- Assignment: The answer is a single figure: how many lines below contain the word "Visual".

- Information provided:

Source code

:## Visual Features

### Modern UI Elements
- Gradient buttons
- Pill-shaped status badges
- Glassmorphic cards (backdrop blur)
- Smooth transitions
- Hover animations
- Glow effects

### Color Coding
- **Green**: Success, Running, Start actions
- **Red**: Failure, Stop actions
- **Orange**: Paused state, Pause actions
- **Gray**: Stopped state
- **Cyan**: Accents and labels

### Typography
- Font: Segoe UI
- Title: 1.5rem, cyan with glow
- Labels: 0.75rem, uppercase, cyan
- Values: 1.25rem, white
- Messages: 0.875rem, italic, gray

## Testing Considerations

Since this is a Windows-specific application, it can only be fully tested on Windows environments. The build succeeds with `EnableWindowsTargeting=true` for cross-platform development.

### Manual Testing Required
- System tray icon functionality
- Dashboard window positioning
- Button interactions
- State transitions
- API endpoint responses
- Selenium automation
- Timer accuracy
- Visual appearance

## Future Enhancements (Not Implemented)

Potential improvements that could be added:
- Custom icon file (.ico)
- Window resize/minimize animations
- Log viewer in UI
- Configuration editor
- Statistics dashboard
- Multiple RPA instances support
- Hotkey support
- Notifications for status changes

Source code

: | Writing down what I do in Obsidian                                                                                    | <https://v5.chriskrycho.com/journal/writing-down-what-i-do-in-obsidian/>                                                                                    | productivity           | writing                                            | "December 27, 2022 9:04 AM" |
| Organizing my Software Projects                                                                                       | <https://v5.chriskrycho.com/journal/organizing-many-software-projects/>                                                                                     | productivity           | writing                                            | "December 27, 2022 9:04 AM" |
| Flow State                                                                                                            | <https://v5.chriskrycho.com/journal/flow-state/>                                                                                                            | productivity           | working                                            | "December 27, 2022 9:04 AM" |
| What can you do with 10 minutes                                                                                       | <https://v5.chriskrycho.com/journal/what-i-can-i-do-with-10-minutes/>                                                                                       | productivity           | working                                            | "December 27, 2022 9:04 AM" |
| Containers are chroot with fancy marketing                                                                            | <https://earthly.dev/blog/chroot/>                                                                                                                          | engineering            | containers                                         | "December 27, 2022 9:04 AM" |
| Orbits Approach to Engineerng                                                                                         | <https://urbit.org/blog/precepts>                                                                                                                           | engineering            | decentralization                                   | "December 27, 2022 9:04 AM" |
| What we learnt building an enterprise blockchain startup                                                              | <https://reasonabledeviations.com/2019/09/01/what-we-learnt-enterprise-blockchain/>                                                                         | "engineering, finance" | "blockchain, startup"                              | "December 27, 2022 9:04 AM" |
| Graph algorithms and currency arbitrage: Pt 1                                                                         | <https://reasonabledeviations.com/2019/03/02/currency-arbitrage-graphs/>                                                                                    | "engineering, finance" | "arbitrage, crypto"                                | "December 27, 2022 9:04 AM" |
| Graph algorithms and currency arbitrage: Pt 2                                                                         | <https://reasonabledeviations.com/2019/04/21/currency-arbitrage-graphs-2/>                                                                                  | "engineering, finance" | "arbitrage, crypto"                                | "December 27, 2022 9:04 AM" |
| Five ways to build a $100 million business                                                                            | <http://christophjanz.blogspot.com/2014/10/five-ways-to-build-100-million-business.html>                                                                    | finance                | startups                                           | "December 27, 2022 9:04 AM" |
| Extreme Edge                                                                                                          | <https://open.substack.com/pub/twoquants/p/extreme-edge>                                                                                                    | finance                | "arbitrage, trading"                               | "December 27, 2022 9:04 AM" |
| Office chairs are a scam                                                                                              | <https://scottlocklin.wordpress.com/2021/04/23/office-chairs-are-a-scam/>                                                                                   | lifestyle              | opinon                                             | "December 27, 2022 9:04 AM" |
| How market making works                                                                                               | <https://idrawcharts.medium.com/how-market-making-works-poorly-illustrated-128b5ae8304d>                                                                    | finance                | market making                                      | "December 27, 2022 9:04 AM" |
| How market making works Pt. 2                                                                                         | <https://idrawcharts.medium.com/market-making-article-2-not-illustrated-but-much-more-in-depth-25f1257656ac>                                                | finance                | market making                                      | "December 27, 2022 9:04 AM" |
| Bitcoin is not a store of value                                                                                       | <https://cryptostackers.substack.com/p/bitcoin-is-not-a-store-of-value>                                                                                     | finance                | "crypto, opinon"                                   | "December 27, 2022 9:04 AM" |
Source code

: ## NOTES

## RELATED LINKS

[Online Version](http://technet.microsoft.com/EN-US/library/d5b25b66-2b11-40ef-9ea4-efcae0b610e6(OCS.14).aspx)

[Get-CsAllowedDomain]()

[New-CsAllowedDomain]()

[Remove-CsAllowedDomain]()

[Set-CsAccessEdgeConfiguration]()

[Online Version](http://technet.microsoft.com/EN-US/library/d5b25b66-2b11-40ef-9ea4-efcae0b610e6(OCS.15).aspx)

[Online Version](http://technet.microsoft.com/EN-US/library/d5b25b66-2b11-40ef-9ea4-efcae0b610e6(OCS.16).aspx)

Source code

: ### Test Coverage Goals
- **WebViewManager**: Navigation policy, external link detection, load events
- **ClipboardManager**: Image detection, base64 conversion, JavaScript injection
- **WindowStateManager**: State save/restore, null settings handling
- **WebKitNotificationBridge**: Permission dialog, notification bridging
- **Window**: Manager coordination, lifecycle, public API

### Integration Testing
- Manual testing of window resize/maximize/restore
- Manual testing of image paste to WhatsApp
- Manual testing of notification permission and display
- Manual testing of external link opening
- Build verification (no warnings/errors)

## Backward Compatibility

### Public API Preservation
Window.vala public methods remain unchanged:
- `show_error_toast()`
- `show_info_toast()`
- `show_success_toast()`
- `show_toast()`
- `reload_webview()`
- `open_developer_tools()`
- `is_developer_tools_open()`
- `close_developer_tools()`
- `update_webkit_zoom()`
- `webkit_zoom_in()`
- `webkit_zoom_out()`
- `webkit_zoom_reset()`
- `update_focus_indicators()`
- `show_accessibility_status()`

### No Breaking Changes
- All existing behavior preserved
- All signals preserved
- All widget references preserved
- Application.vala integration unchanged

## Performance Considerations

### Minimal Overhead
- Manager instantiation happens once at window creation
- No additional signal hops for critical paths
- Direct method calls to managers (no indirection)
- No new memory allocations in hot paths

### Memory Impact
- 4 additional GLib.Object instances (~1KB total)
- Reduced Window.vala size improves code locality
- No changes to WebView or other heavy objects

- Exercise answer: 2